From Virtual Fish to Social Good
Chen, a big fan of Tim Burton, is definitely into the artistic and entertainment aspects of mixed reality, but is also firmly focused on what these new technologies can do to improve lives.
“I’m really interested in exploring the potential of virtual and augmented reality in mental health care,” she explained, packing up the Santiago kit. “I want people to have a positive response to the art and technology we’re building here at VRSC.”
Weiniger agreed. “I feel VR, AR, and MR are powerful tools that will help democratize education and travel, if they’re developed correctly. I have both a utopian and a dystopian feeling about all this, which is why I want to work in the field, to ensure it’s used in a way that enhances people’s experience.”

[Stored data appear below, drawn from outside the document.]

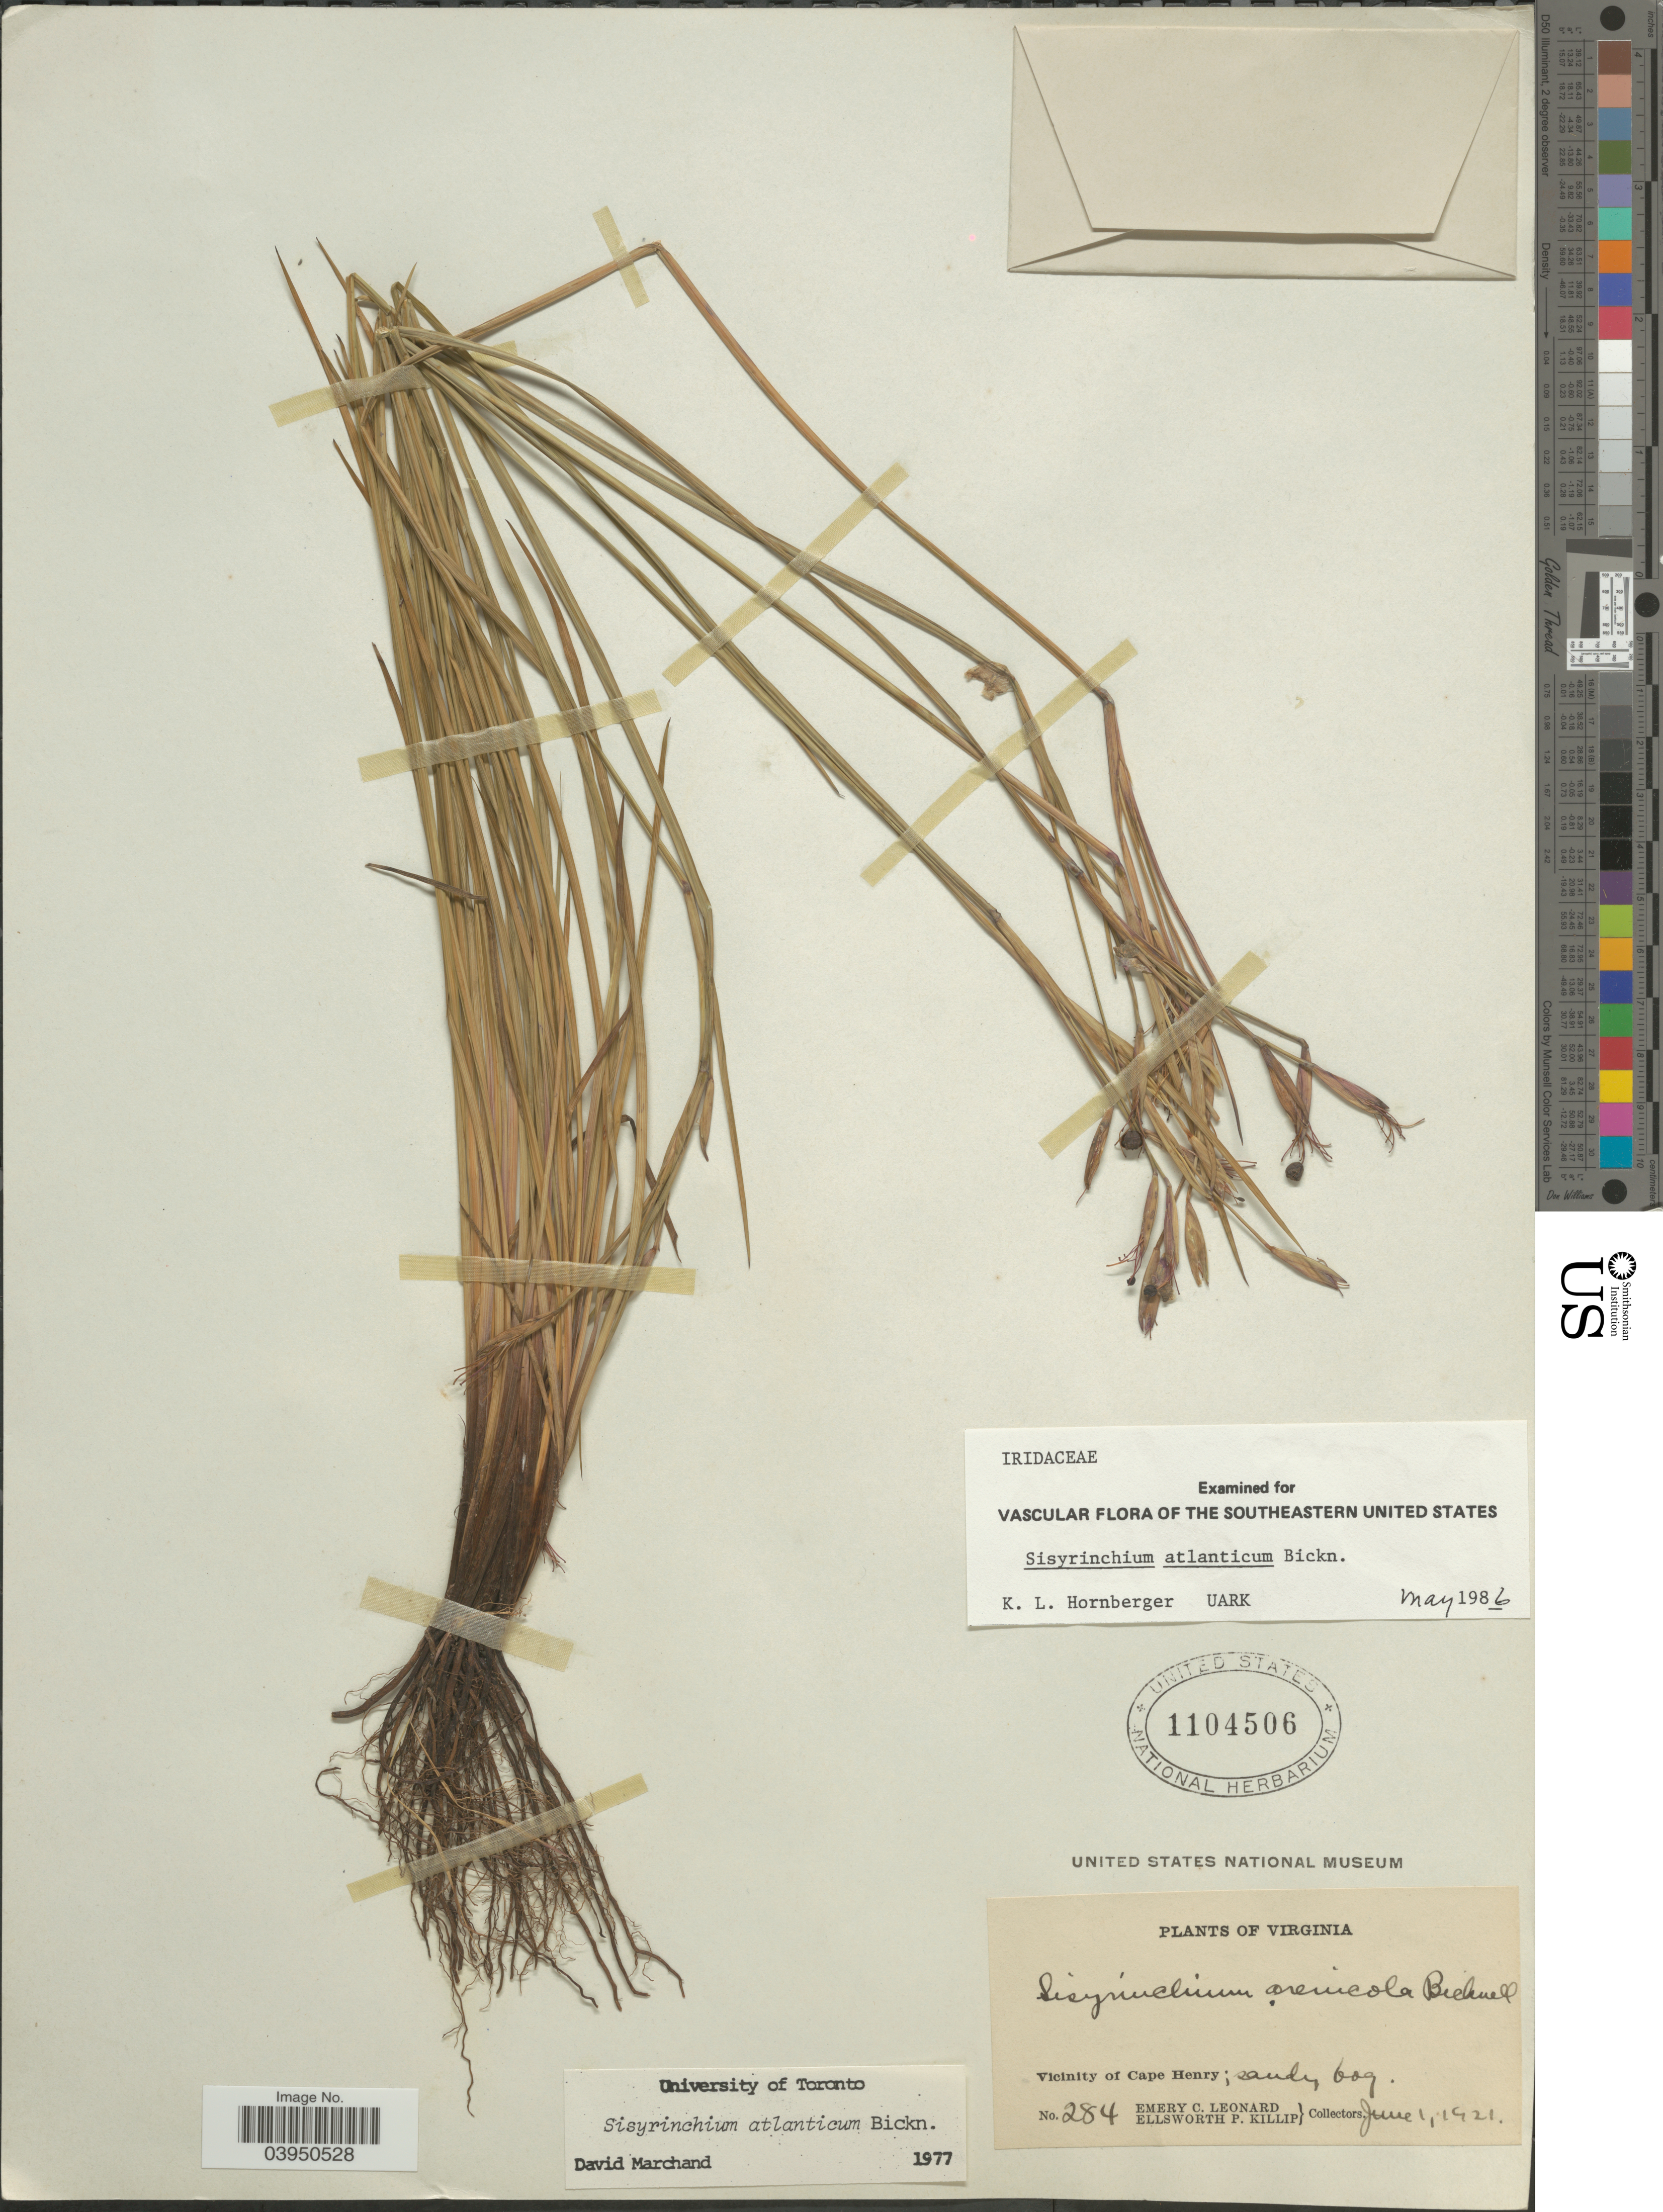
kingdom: Plantae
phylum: Tracheophyta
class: Liliopsida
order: Asparagales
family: Iridaceae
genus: Sisyrinchium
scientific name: Sisyrinchium atlanticum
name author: E.P. Bicknell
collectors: E. C. Leonard & E. P. Killip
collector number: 284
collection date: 1921-06-01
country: United States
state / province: Virginia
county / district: City of Virginia Beach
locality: Vicinity of Cape Henry.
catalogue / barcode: US 1104506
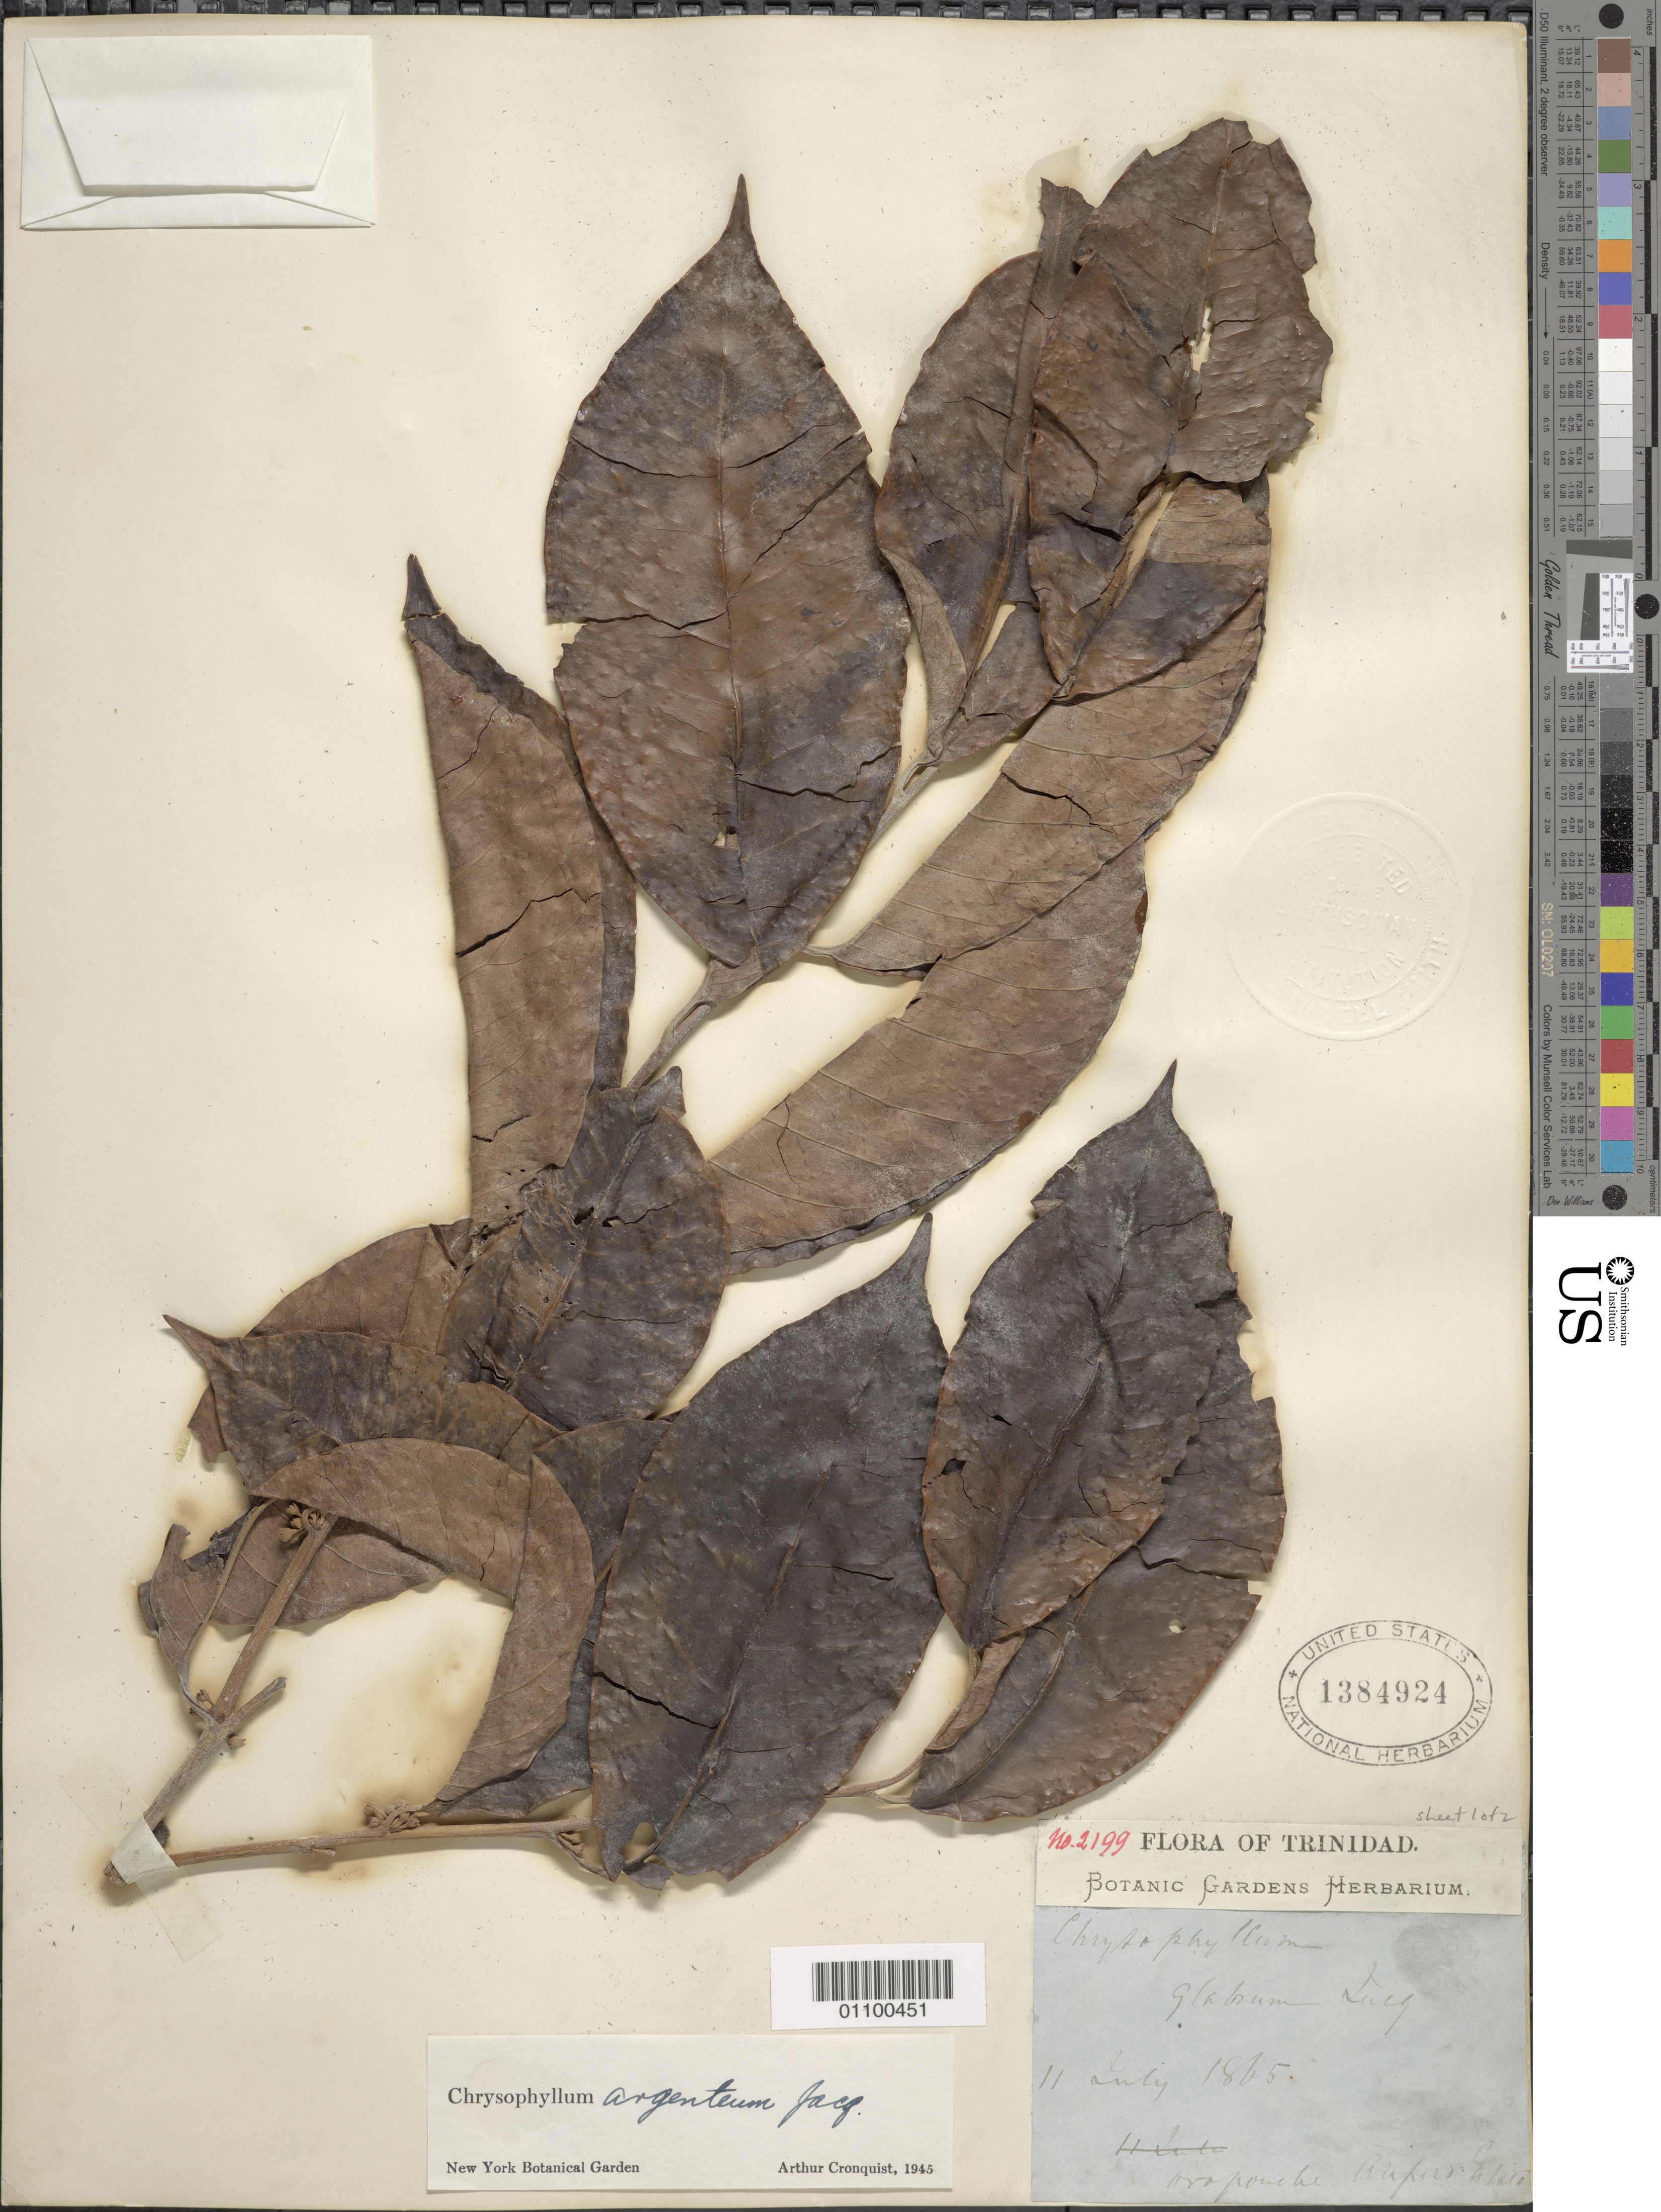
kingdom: Plantae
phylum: Tracheophyta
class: Magnoliopsida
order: Ericales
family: Sapotaceae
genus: Chrysophyllum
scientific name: Chrysophyllum argenteum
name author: Jacq.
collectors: Botanic Gardens Herbarium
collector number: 2199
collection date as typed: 11 Jul 1865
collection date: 1865-07-11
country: Trinidad and Tobago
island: Trinidad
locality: Oropuche, Aripiro Estate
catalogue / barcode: US 1384924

Picking up her phone, she said: “For example, the architecture these are built on keep us in a dopamine-based feedback reward loop. What happens when we’re wearing AR glasses, and they’re built in a similar way, but on our faces all day, every day? It’s going to affect us very deeply.”
So do the VRSC projects improve your outlook on life? I definitely felt upbeat after hanging out with the fictional fish god Santiago, and the pixel-based puppy gave my neurons a pleasant buzz. It wouldn’t be hard to make a viable business case for mood-enhancing mixed reality, if manufacturers improve the wearability of the headsets.
Perhaps ARnold is also paving the way for future digital pets. It’s easy to see how coming home from a hard day and hanging out with Arnold would be beneficial in reducing cortisol levels. And let’s face it, you’d get the neuro-benefits of puppy play, without any of the clean-up issues or steep vet bills. Plus, he’d live forever, or as long as the code holds up. Ditto with Santiago; although the fictional fish god sculpture would be hard to merge with most people’s decor.